After the massive success of his soundtrack to the film Shaft, Isaac Hayes was able to position himself as a movie star for a couple of years during the tail end of the Blaxploitation craze. But while certain among those films continue to be relevant as cinema today, Truck Turner isn’t one of them. This was the second of two films Hayes starred in, after appearing in Three Tough Guys the year before, and was intended to be the bottom half of a double-bill with Foxy Brown. And while the film is unable to rise above an execrable screenplay and some terrible acting, Hayes himself, along with the great Yaphet Kotto, manage to hold their own. The odd nature of the story—Hayes as a bounty hunter who never gets hassled by the police, even after killing half a dozen people—only makes sense in retrospect. The initial plan for the film was to have an aging star like Lee Marvin or Robert Mitchum play the lead, but the low-budget nature of what American International Pictures could produce kept even those stars away, so studio executive Larry Gordon made the decision to hire a black principal cast and have the screenplay rewritten accordingly.

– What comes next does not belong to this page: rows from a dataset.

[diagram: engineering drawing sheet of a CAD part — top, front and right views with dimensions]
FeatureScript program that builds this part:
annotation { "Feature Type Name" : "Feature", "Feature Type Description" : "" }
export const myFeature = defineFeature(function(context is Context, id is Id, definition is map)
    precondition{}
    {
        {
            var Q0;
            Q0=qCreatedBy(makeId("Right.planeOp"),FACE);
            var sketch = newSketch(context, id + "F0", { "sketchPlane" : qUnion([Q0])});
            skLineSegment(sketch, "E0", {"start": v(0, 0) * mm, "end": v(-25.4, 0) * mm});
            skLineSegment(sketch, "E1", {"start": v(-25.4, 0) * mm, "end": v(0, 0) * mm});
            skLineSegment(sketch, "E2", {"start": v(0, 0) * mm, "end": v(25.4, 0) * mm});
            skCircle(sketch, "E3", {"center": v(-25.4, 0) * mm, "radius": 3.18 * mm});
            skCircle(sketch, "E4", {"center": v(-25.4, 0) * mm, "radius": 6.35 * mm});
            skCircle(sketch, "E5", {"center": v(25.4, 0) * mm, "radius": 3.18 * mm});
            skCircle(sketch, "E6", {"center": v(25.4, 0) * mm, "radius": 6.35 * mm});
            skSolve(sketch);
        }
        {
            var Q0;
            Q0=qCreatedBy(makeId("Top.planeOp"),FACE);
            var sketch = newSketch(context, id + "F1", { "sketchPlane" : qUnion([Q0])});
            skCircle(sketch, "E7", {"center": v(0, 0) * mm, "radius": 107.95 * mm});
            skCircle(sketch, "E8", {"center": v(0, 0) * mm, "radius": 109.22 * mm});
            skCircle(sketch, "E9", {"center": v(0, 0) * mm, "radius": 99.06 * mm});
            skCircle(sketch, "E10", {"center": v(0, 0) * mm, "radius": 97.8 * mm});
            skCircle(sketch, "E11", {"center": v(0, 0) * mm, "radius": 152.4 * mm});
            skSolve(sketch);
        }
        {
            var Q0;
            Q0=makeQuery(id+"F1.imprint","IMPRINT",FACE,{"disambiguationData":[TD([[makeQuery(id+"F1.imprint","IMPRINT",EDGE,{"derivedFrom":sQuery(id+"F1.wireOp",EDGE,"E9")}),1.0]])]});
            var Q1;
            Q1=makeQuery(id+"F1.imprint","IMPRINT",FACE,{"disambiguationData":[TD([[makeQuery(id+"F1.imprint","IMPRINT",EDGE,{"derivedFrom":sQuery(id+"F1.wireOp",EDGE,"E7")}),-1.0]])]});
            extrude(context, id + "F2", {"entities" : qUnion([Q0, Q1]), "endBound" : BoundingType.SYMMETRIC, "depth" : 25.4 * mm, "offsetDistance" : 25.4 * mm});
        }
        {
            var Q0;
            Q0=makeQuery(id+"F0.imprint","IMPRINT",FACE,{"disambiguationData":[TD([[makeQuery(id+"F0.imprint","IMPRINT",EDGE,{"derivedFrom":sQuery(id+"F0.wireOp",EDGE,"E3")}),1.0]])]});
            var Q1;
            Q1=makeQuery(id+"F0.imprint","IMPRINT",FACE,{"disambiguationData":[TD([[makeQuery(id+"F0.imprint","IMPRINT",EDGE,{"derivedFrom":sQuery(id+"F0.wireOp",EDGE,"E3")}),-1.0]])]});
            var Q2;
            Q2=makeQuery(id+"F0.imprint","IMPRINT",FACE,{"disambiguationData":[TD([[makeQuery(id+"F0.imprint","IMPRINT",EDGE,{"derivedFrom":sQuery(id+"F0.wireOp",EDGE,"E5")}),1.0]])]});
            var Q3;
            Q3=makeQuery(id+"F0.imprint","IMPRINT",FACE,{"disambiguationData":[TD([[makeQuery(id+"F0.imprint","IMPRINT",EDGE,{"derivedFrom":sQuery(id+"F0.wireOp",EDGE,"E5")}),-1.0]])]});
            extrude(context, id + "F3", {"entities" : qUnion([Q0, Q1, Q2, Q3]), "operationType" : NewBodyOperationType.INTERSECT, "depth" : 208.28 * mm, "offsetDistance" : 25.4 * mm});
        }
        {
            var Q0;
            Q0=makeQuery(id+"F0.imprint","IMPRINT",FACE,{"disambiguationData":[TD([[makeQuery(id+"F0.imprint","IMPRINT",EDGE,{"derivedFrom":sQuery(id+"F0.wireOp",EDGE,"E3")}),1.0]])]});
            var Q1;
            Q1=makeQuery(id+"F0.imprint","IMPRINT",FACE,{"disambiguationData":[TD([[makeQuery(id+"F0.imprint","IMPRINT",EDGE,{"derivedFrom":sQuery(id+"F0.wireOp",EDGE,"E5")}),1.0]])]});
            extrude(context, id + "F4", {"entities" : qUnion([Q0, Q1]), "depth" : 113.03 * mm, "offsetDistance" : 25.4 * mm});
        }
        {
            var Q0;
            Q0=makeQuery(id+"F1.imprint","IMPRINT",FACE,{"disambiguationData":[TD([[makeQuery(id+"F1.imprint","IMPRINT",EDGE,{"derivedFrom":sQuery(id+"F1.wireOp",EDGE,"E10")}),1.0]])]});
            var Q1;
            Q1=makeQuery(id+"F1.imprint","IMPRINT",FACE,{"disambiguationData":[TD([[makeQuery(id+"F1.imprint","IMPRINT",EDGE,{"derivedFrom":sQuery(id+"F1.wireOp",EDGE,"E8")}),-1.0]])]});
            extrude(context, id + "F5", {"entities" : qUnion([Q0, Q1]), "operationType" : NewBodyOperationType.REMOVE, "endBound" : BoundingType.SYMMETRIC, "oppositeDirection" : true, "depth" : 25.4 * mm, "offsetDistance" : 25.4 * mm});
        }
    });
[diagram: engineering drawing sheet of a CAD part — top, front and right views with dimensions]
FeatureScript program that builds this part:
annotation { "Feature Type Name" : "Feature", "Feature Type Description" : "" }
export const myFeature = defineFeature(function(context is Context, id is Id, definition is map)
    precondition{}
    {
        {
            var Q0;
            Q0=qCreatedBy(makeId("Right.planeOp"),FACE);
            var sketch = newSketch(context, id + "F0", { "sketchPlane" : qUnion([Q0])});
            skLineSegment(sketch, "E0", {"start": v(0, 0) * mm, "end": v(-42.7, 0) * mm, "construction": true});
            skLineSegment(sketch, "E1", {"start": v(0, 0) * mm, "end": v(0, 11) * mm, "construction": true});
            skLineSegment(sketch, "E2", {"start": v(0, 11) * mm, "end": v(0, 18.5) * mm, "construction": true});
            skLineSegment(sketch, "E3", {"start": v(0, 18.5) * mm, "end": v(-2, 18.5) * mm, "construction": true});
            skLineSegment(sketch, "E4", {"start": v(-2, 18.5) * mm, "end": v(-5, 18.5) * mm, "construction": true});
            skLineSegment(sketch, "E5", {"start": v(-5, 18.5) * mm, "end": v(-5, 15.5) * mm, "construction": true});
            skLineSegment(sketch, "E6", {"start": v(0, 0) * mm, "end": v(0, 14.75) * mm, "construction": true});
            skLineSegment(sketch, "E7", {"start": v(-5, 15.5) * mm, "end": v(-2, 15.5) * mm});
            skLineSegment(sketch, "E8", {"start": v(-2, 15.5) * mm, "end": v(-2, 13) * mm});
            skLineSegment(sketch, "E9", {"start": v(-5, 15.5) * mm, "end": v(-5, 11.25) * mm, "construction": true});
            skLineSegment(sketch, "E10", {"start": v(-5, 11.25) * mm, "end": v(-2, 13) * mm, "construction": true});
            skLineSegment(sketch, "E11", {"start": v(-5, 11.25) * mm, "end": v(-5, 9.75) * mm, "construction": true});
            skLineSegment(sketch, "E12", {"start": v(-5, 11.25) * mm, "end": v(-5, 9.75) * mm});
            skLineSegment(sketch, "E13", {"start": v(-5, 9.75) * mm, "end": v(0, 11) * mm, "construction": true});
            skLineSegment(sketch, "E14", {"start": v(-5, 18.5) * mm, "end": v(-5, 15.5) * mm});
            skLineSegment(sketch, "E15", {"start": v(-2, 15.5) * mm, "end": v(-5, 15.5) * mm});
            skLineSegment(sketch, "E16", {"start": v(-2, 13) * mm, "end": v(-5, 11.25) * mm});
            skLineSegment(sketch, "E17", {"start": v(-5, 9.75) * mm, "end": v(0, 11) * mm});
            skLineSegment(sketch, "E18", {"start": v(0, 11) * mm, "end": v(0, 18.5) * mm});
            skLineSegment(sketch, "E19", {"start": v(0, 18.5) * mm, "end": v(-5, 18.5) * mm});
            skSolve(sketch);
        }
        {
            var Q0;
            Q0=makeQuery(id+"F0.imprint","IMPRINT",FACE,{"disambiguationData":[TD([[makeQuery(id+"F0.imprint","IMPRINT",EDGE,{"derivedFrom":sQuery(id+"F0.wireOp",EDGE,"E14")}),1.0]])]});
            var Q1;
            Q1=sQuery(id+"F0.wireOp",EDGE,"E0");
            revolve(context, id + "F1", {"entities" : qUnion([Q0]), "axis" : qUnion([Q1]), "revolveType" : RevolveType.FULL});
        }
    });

The film opens on the streets of L.A., with Hayes’ impressive opening theme. It’s not the equal of Shaft, but it definitely has the composer’s often imitated and never equaled sound. Once inside Hayes’ apartment the phone begins to ring, and a slow, loving pan across the place reveals something on the order of an anti-Shaft, in the way that there are dirty dishes, empty food containers, and a general mess. His partner, Alan Weeks, is calling to say they have a job picking up bail jumper Don Megowan. After a run in with the guards on the Army base they finally convince officious major James Millhollan to release Megowan and Hayes goes mano a mano with him in a field after being taunted one too many times. After taking the prisoner to jail, the two men collect their pay from bail bondsman Sam Laws. Later, defense lawyer Dick Miller needs the two to pick up a dangerous pimp, Paul Harris, and so the first place Hayes and Weeks go is the beauty salon. According to Hayes, “If you want to find a rooster you got to check out the hens.” There he finds Harris’s woman Nichelle Nichols who, in spite of her fury, exposes Harris, all of which leads to a car chase and a shoot out. When Harris is killed, Nichols gathers all of the major criminals in town, including Harris’s enemy, Yaphet Kotto, and puts a contract out on Hayes. The last third of the film is Hayes having to kill or be killed as they all go after the money.

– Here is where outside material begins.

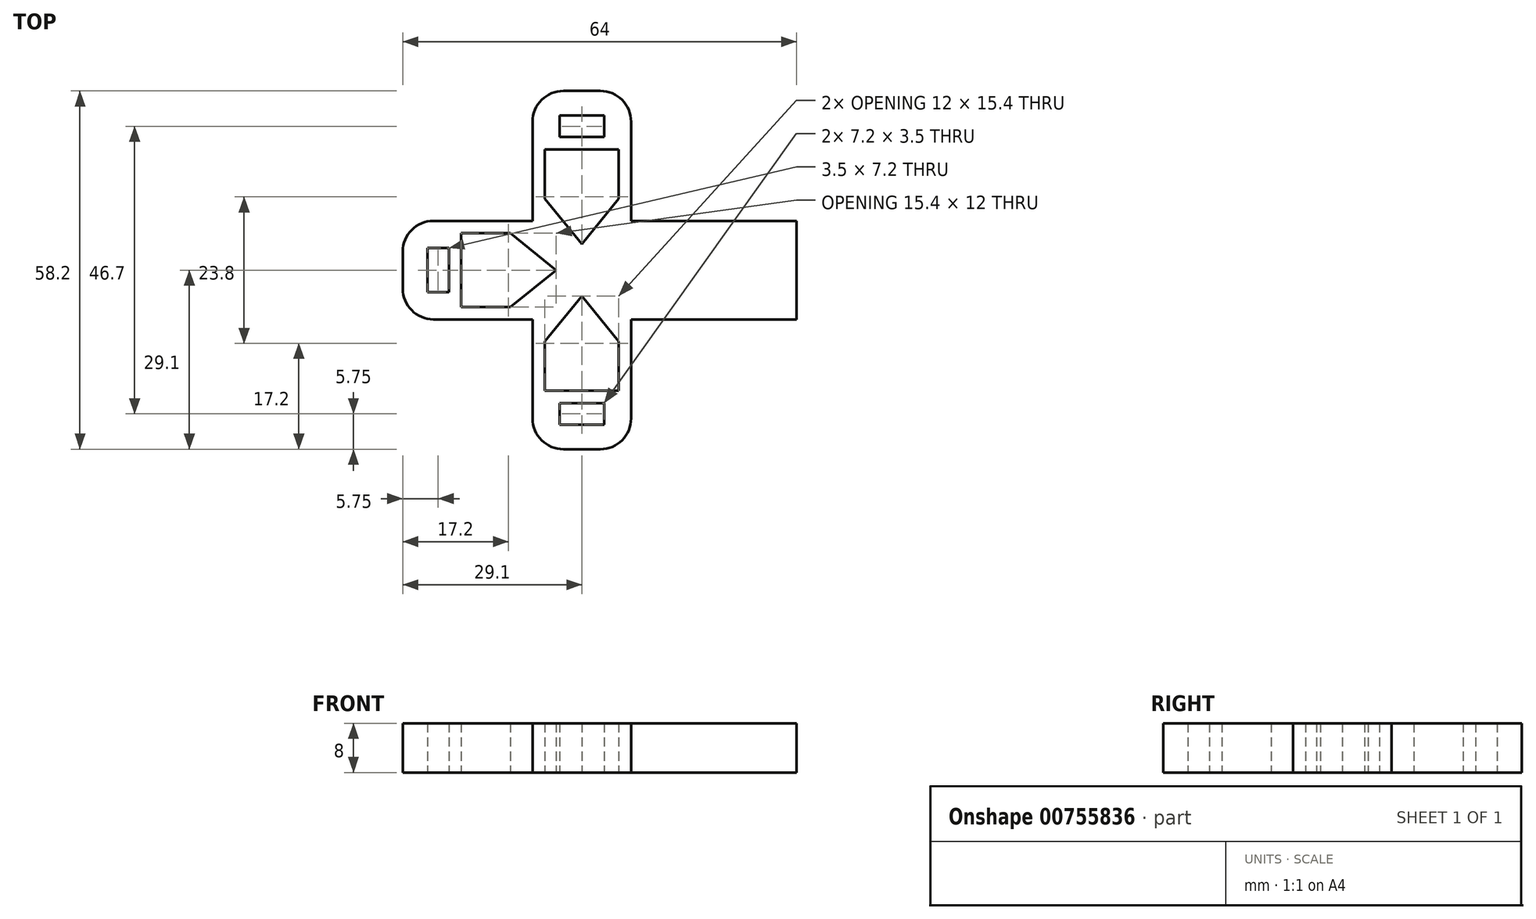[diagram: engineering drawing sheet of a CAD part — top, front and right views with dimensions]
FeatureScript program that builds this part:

In terms of the acting Weeks is, well, weak. He’s good looking on camera but tends to overact. The same goes for Nichols. But for all of them they are saddled with a profanity and n-word laden script that contains nothing close to subtlety. Hayes’ relationship in the film is with Annazette Chase, which could have been interesting but isn’t given enough time to go anywhere. Scatman Crothers makes an appearance as a retired pimp, Stan Shaw as a hood, and Eddie Smith as a dope dealer, but to little effect. If there is one element of the film that stands out, however, it’s Kotto’s death scene. It may be one of the best in all of cinema. The realism is so startling I’m tempted to say the film is worth getting just for this, but the presence of Kotto in the second half of the film as well as Hayes and his score are two more reasons. At the end of the scene comes the startling use of a body camera pointed up at Kotto’s face as he stumbles toward his car which, while not unique, is used so infrequently in twentieth century film that it draws attention to itself in a good way. Had Hayes’ score for Shaft not been such a monster hit, the Truck Turner score might have done incredibly well, but by then Stax was on its last legs and the score wasn’t quite as memorable. Ultimately, Truck Turner is not a good film. By this time Blaxploitation was on the way out and it shows. Bad acting and a horrible screenplay doomed it to be little more than a low-budged embarrassment. Watch it for Kotto and Hayes’s score, but don’t expect more.